▸ **Exercise requirements**
Check each line of the entries below for the word "vegetables", then report how many have it, with no other words.

[Version comparison data]

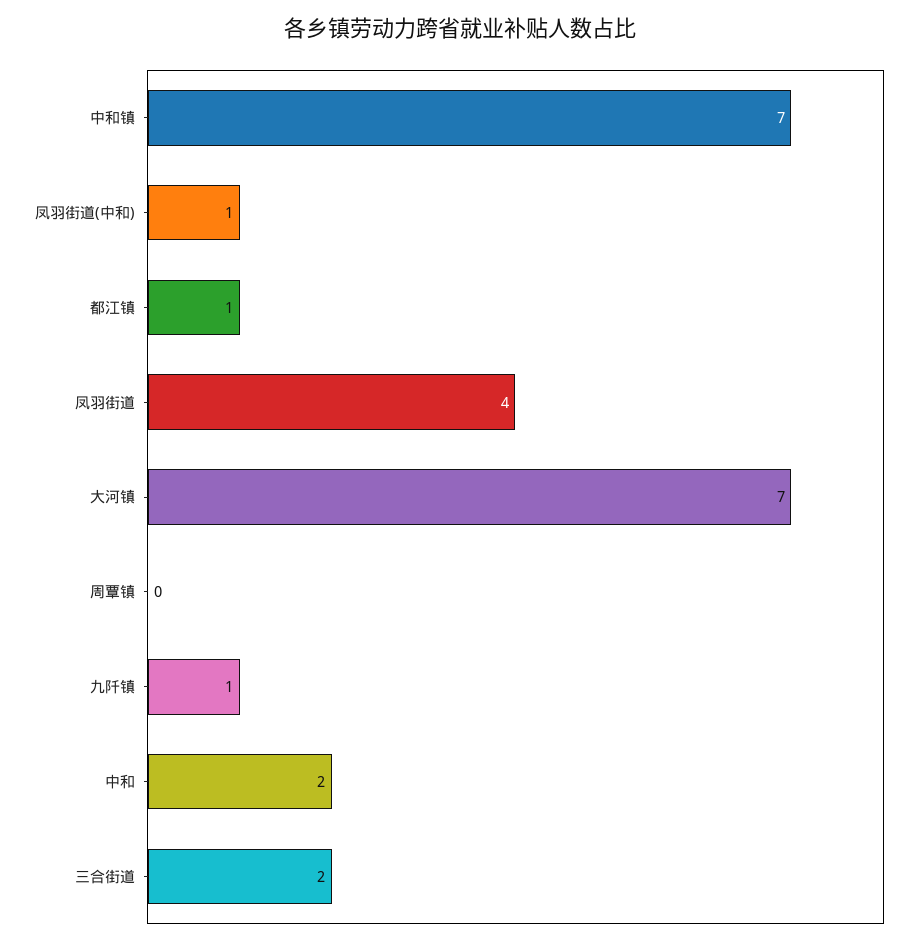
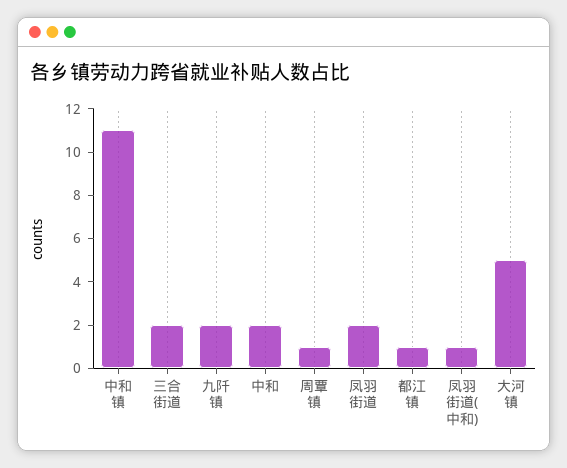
  {
-   "中和镇": 7,
+   "中和镇": 11,
    "凤羽街道(中和)": 1,
    "都江镇": 1,
-   "凤羽街道": 4,
+   "凤羽街道": 2,
-   "大河镇": 7,
+   "大河镇": 5,
-   "周覃镇": 0,
+   "周覃镇": 1,
-   "九阡镇": 1,
+   "九阡镇": 2,
    "中和": 2,
    "三合街道": 2
  }

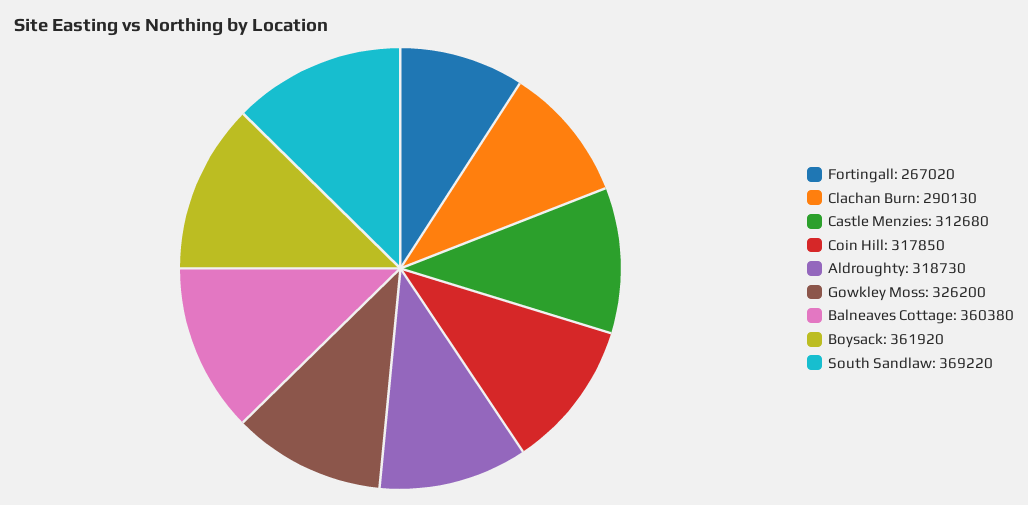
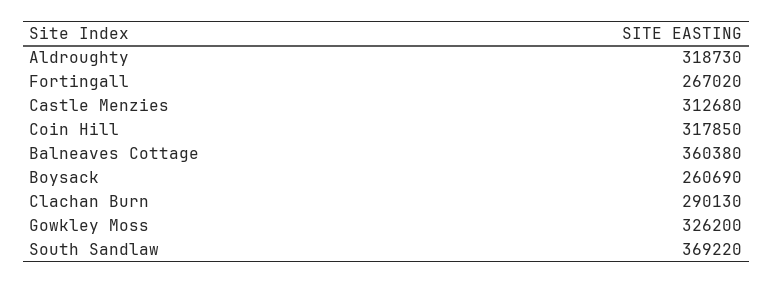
  {
    "Fortingall": 267020,
    "Clachan Burn": 290130,
    "Castle Menzies": 312680,
    "Coin Hill": 317850,
    "Aldroughty": 318730,
    "Gowkley Moss": 326200,
    "Balneaves Cottage": 360380,
-   "Boysack": 361920,
+   "Boysack": 260690,
    "South Sandlaw": 369220
  }

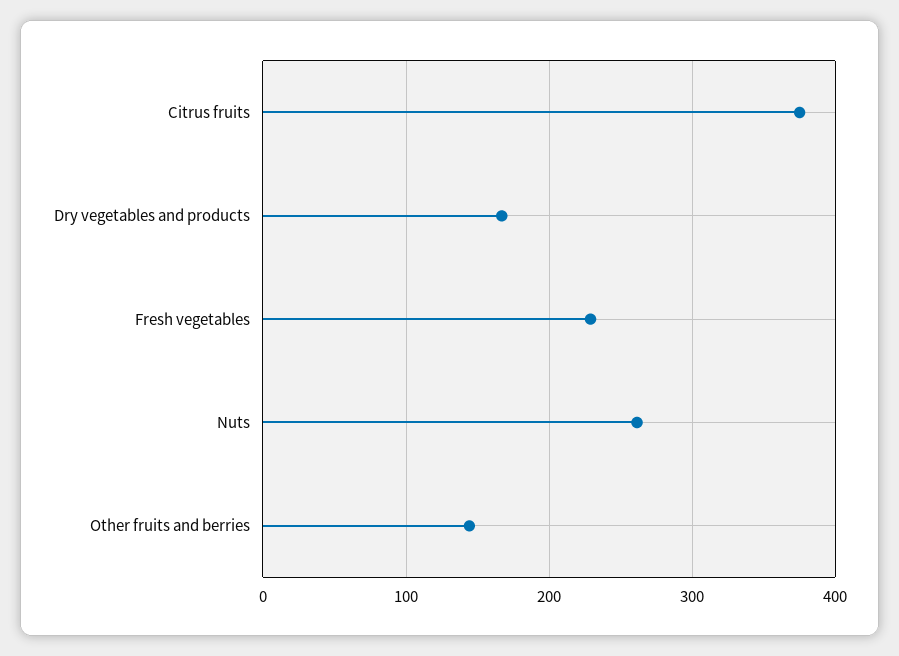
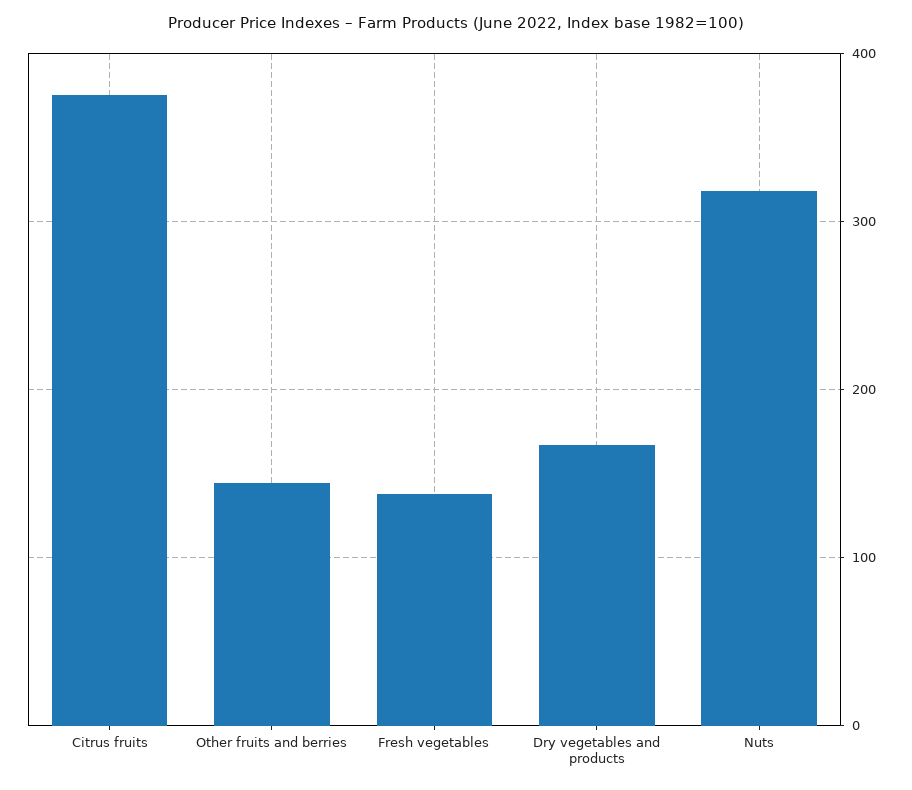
  {
    "Citrus fruits": 380,
    "Dry vegetables and products": 170,
-   "Fresh vegetables": 230,
+   "Fresh vegetables": 140,
-   "Nuts": 260,
+   "Nuts": 320,
    "Other fruits and berries": 140
  }

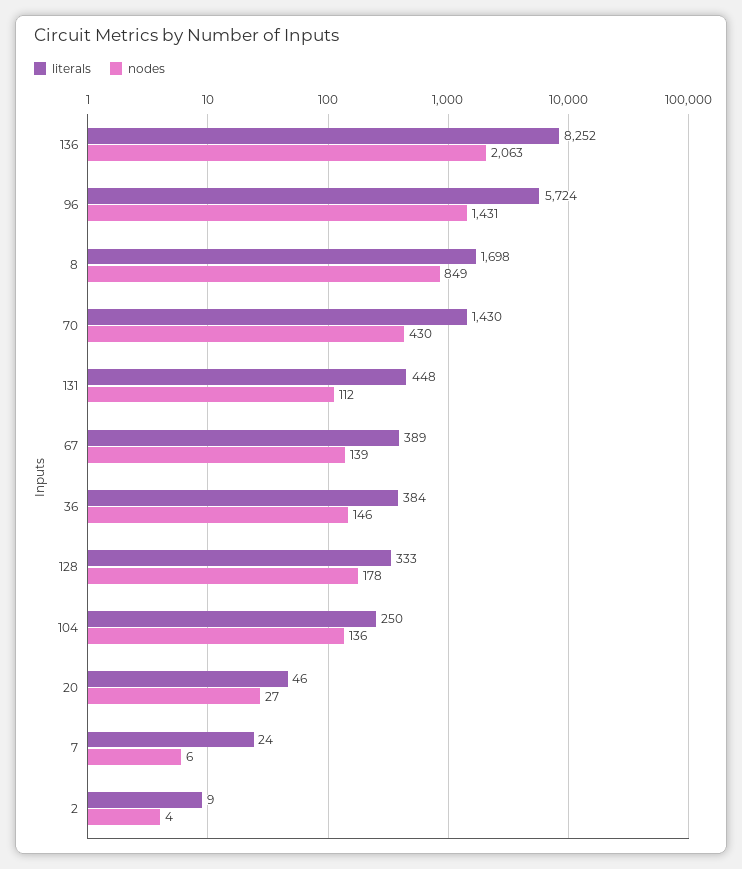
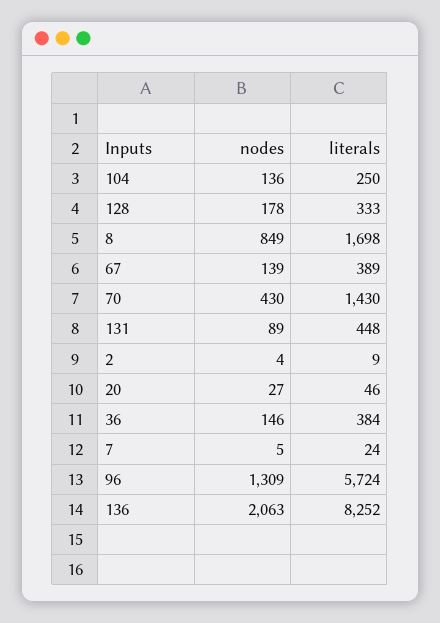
  {
    "literals": {
      "136": 8252,
      "96": 5724,
      "8": 1698,
      "70": 1430,
      "131": 448,
      "67": 389,
      "36": 384,
      "128": 333,
      "104": 250,
      "20": 46,
      "7": 24,
      "2": 9
    },
    "nodes": {
      "136": 2063,
-     "96": 1431,
+     "96": 1309,
      "8": 849,
      "70": 430,
-     "131": 112,
+     "131": 89,
      "67": 139,
      "36": 146,
      "128": 178,
      "104": 136,
      "20": 27,
-     "7": 6,
+     "7": 5,
      "2": 4
    }
  }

▸ **Your solution**
3